Start at the line in the entries below that contains "-1 | --step", stop at the line that contains "port | --port\ port", and output exactly the lines in that span, both ends included.

[Plain-text document sources]
▽

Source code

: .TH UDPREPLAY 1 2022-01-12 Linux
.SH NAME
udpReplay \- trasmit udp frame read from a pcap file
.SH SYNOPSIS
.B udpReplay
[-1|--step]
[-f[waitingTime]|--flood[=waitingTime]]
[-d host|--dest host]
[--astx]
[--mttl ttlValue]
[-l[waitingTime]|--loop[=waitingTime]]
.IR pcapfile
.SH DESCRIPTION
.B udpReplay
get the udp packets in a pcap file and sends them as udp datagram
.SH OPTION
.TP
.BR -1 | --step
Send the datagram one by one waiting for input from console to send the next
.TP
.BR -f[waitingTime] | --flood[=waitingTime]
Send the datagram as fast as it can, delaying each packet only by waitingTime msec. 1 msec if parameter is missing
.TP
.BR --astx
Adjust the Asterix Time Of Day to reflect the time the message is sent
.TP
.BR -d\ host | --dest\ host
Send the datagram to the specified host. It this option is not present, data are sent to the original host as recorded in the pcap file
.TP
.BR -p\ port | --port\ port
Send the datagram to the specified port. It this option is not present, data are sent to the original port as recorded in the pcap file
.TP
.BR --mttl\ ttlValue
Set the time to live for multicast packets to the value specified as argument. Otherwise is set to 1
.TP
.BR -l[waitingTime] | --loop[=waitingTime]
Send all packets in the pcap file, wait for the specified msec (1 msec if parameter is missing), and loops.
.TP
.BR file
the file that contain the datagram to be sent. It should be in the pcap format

△

** Exercise solution **
.BR -1 | --step
Send the datagram one by one waiting for input from console to send the next
.TP
.BR -f[waitingTime] | --flood[=waitingTime]
Send the datagram as fast as it can, delaying each packet only by waitingTime msec. 1 msec if parameter is missing
.TP
.BR --astx
Adjust the Asterix Time Of Day to reflect the time the message is sent
.TP
.BR -d\ host | --dest\ host
Send the datagram to the specified host. It this option is not present, data are sent to the original host as recorded in the pcap file
.TP
.BR -p\ port | --port\ port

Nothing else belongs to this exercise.